Bio Note: I grew up in the rolling, forested hills of Connecticut but have spent my adult life in California—first on the coast, and now in the desert. My poetry comes out of all of those places, and then some. I have published nine poetry collections, most recently Now Voyager with illustrations by Susan Abbott.
My father left early that morning. Flurries kept coming, burying the street. For me, a snow day, free from first grade. But my mother missed the list of school closures read on the radio. She wailed, I can’t call the neighbor, not after what she said last time. And I have to take care of your brother. Desperate, she snapped, Get your coat. You’re going to the bus stop. Snow topped my galoshes as I trudged up the street, no one in sight. It was so quiet. The longer I stood there, the whiter my world. Encrusted, I became the Snow Girl. The nearest door opened— a crone ended my exile, told me to go back. I didn’t want to, but I did— with an ally to see me through. Whenever big storms came, I’d dig into drifts at the foot of the driveway, fashion smooth-sided caves, spend hours cocooned in cold and silence— at home with the forces that made me who I am.

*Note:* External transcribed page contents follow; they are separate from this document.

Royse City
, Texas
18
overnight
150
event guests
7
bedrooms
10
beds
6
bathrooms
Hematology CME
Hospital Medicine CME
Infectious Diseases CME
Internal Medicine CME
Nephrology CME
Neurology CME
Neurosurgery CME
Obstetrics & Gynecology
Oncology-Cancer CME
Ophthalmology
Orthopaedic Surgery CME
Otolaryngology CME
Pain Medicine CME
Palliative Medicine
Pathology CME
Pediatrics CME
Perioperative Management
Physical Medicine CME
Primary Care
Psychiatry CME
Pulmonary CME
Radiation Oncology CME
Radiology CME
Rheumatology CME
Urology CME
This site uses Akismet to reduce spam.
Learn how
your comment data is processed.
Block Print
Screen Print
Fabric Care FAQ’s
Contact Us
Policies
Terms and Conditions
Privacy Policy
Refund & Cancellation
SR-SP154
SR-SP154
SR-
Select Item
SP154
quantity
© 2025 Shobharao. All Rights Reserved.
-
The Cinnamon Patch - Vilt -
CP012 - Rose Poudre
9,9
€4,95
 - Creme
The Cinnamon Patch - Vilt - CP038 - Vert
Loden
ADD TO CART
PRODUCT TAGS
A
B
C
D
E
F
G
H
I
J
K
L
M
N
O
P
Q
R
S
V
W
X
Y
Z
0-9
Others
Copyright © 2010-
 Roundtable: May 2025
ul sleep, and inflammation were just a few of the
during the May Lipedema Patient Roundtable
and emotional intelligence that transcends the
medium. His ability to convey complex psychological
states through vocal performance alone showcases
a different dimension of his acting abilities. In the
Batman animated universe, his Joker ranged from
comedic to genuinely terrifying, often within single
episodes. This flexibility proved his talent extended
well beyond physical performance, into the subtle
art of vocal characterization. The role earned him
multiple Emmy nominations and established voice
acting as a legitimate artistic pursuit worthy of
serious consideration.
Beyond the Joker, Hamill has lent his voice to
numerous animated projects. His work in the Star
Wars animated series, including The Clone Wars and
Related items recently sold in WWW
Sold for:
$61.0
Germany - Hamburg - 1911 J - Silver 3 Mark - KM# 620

What Does Your Driveway Say About You?
—Billboard, Palm Springs, California The surface is genuine desert dirt, partly worn down to bedrock. At the start, you can’t see the house— it looks like the road to nowhere. People used to miss it altogether, until we lined the sides with stones. First, go up the rise to a blind spot that could be fixed with dynamite. You must throw yourself in— there’s no other way. Bear right, down the roller coaster, junipers crowding the track. The last ascent leads to a concrete pad in front of the garage, the near edge bolstered by cobbles and a strip of crumbling asphalt. Some deliverymen park on the street and run up with our packages—it’s easier. We admit, our driveway is not for everyone. But it’s our line in the sand.
Originally published in San Pedro River Review Vol. 10, No. 2, Fall 2018
I Could Be Dorothy Lamour...
a South Seas bride riding out the hurricane tied to a tree by my husband, a Tarzan, the only man who knew what to do, the only one to outwit the wind and save his family. I could be the sultry sarong girl, safe in the canoe as he paddled away from the evil French governor, bound for a secret paradise where no one could find us. I could be Marama of Manakoora, mother of a daughter who would give me granddaughters, and tell them the tale of the palms blown horizontal, the church broken by the waves. I could be a legend to outlast my own life, dwelling in a parallel universe of air— every hair in place, immortal against all odds.